● **Information**:
********

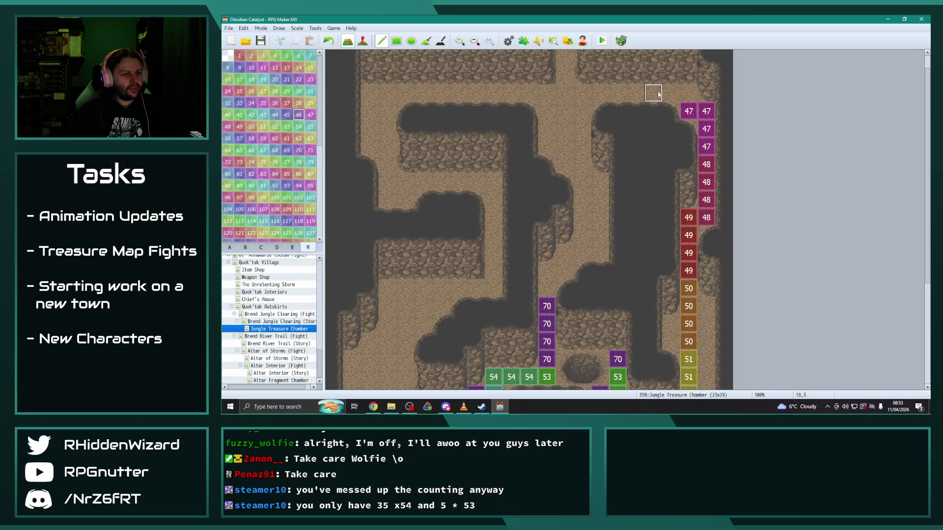
left_click(689, 93)
left_click_drag(673, 93, 600, 93)
left_click(286, 115)
left_click(565, 93)
left_click(582, 94)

********

● **Problem details**: Only the pictures are to be omitted; restate everything else above exactly.

● **Solution to the problem**:
left_click(689, 93)
left_click_drag(673, 93, 600, 93)
left_click(286, 115)
left_click(565, 93)
left_click(582, 94)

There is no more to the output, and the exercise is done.